## Your goal
Express the lines from the one containing "pose: elev=129.2 azim=80.7" through the end of the lines as a JSON list of strings, one string per line, with blank lines left out. Leave the pictures out of your answer.

## Information provided
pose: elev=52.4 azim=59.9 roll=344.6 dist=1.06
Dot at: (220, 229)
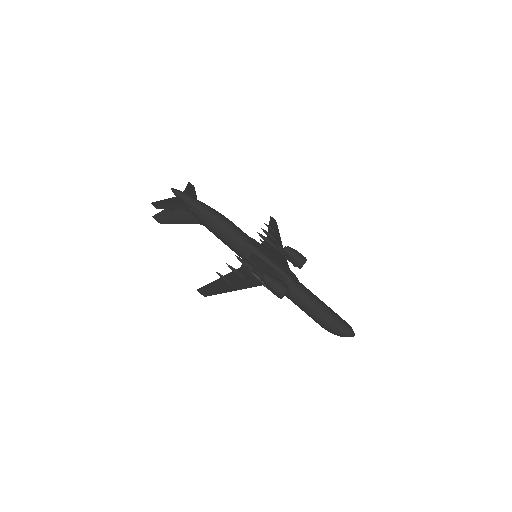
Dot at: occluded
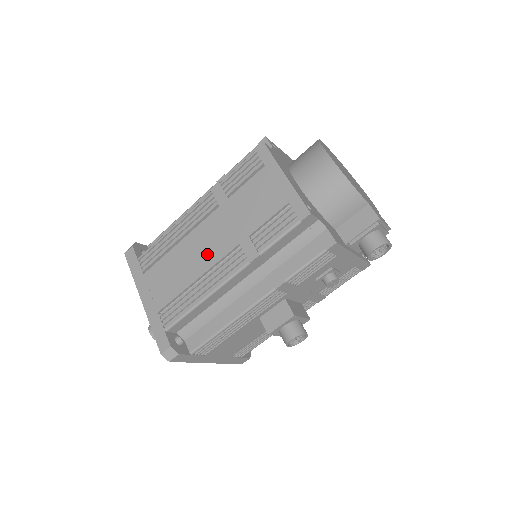
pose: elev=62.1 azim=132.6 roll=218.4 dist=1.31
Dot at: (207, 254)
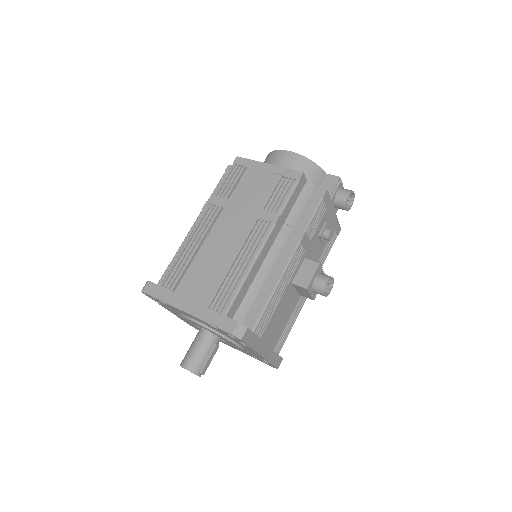
Dot at: (232, 241)
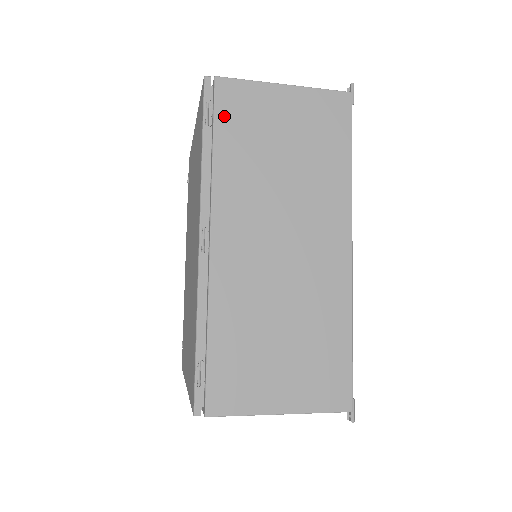
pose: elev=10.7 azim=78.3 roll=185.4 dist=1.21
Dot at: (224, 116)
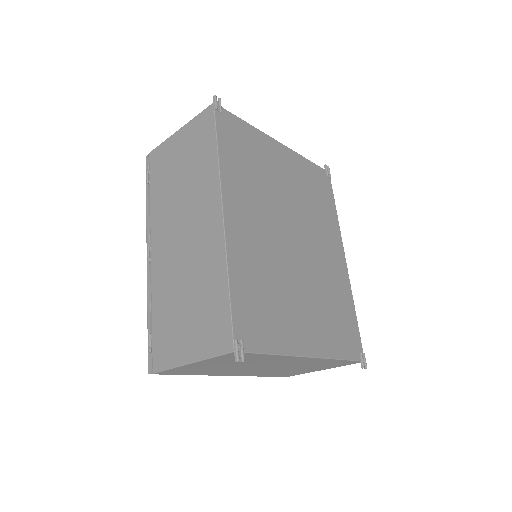
Dot at: (154, 172)
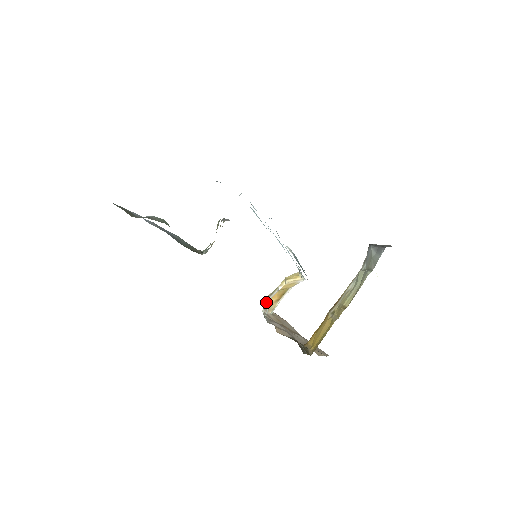
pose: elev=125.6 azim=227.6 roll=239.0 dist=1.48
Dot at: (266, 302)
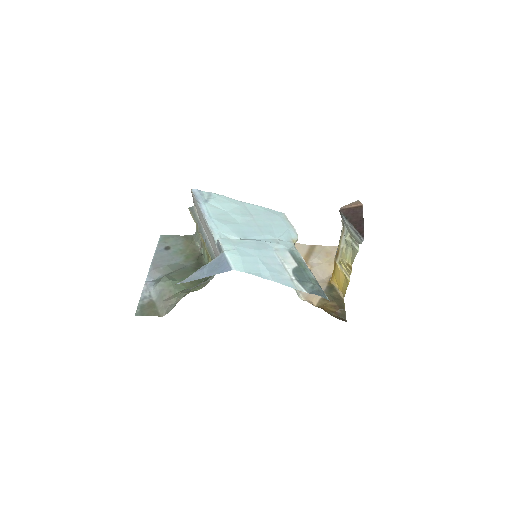
Dot at: occluded
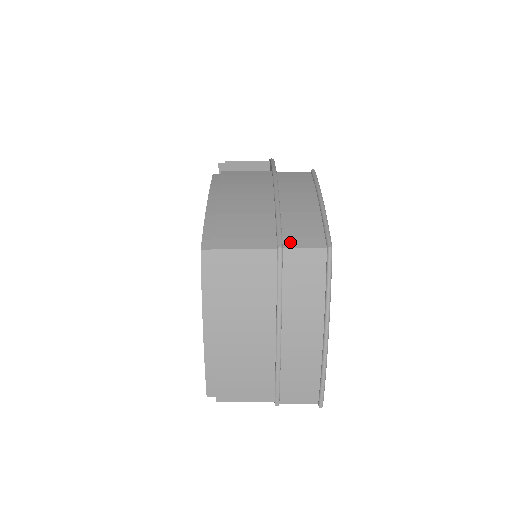
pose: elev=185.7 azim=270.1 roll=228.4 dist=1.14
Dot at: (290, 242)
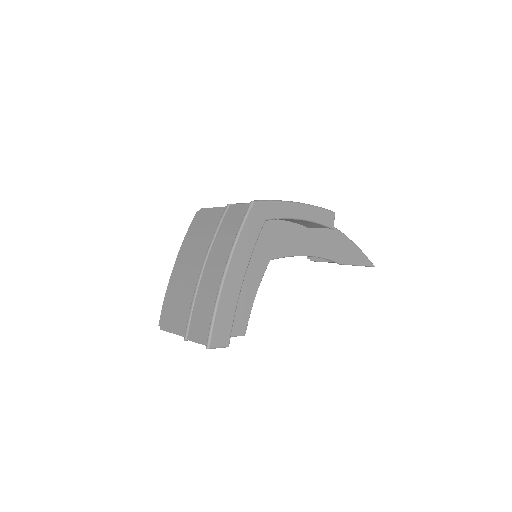
Dot at: occluded
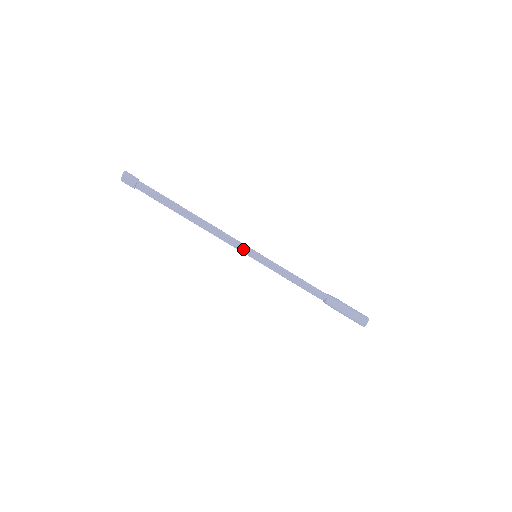
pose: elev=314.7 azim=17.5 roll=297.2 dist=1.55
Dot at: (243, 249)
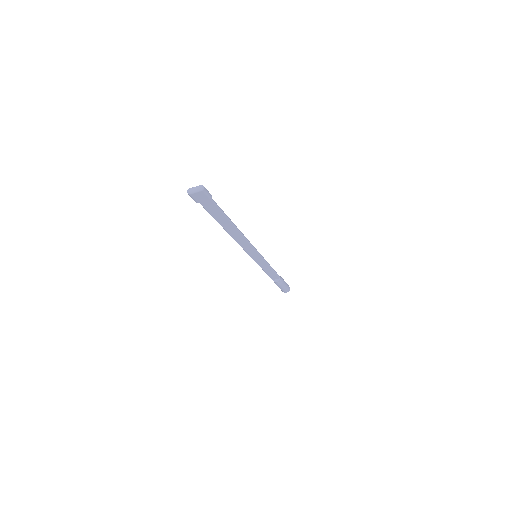
Dot at: (252, 252)
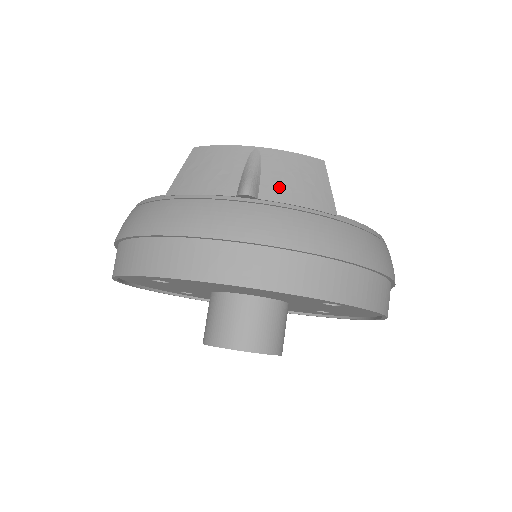
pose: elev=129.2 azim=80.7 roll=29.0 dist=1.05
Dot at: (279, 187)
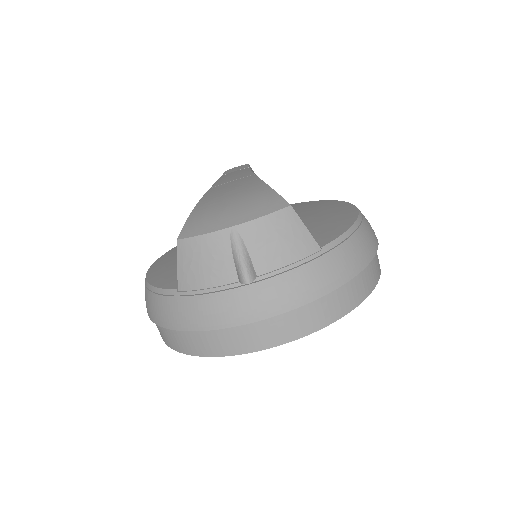
Dot at: (268, 257)
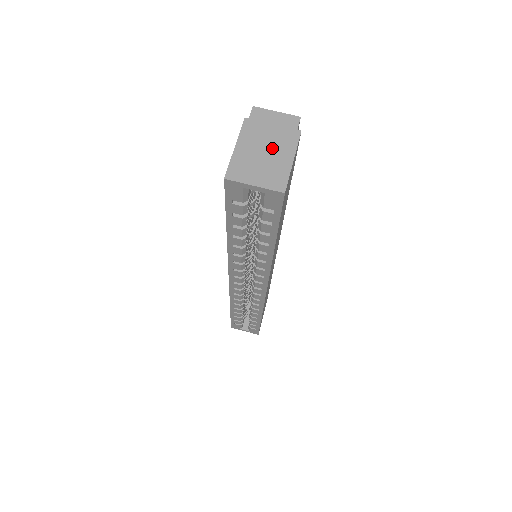
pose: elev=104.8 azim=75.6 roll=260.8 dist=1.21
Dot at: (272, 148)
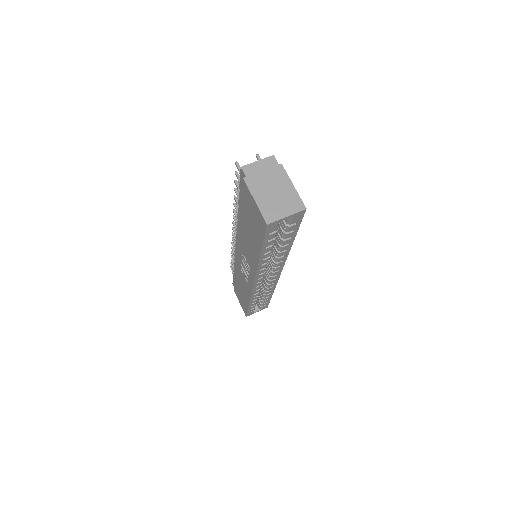
Dot at: (276, 186)
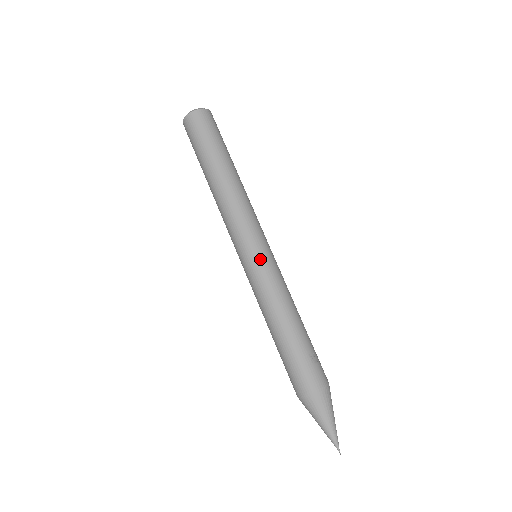
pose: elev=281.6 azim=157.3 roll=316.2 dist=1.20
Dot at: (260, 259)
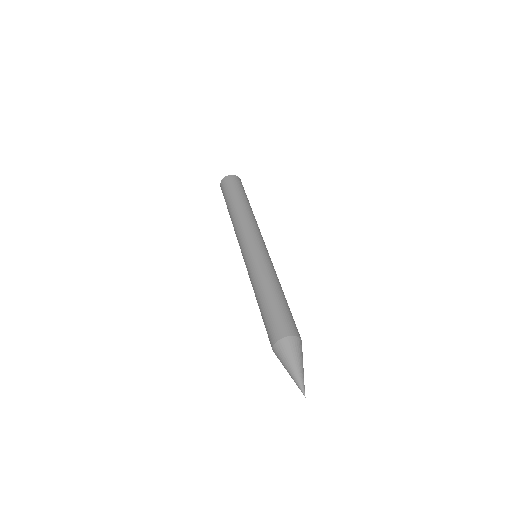
Dot at: (267, 252)
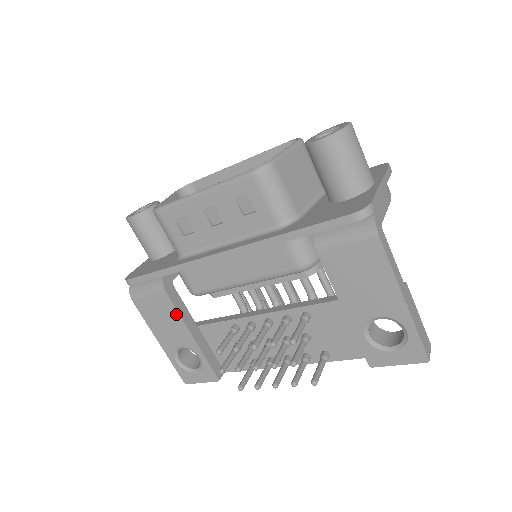
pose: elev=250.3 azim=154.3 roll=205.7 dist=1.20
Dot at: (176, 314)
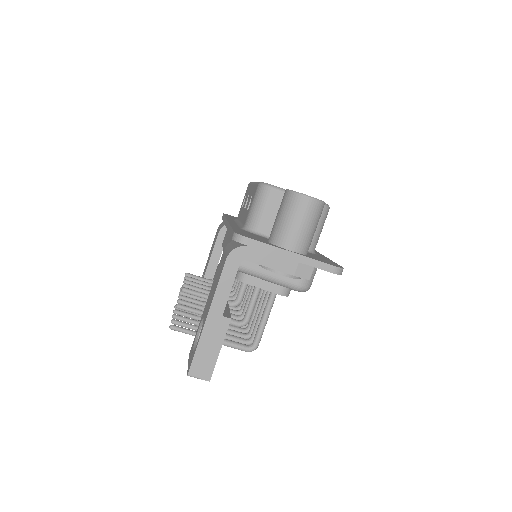
Dot at: (213, 249)
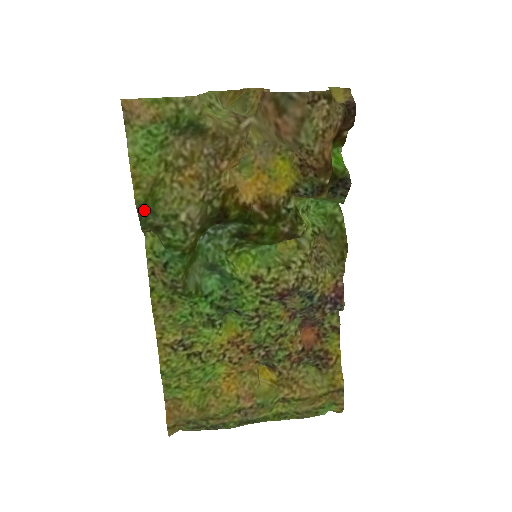
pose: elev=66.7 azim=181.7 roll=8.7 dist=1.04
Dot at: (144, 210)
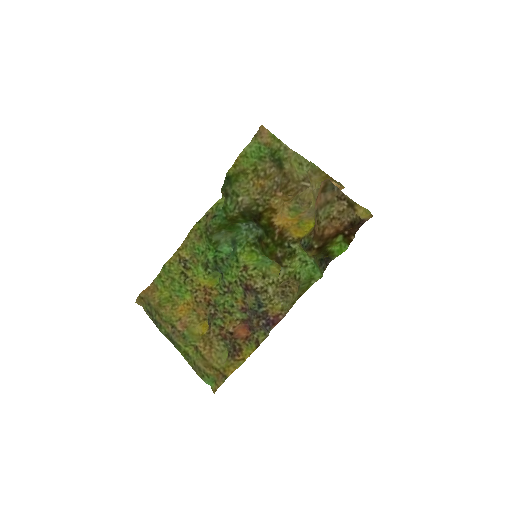
Dot at: (229, 180)
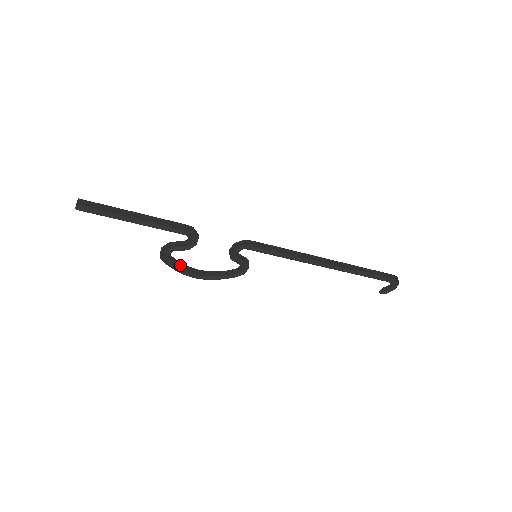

## Output below
[
  "pose: elev=129.2 azim=80.7 roll=29.0 dist=1.05",
  "Dot at: (279, 187)",
  "Dot at: (268, 257)",
  "pose: elev=104.8 azim=75.6 roll=260.8 dist=1.21",
  "Dot at: (272, 148)",
  "Dot at: (276, 186)",
  "pose: elev=281.6 azim=157.3 roll=316.2 dist=1.20",
  "Dot at: (260, 259)",
  "Dot at: (267, 252)",
  "pose: elev=250.3 azim=154.3 roll=205.7 dist=1.20",
  "Dot at: (176, 314)",
  "Dot at: (213, 249)",
  "pose: elev=66.7 azim=181.7 roll=8.7 dist=1.04",
  "Dot at: (144, 210)",
  "Dot at: (229, 180)"
]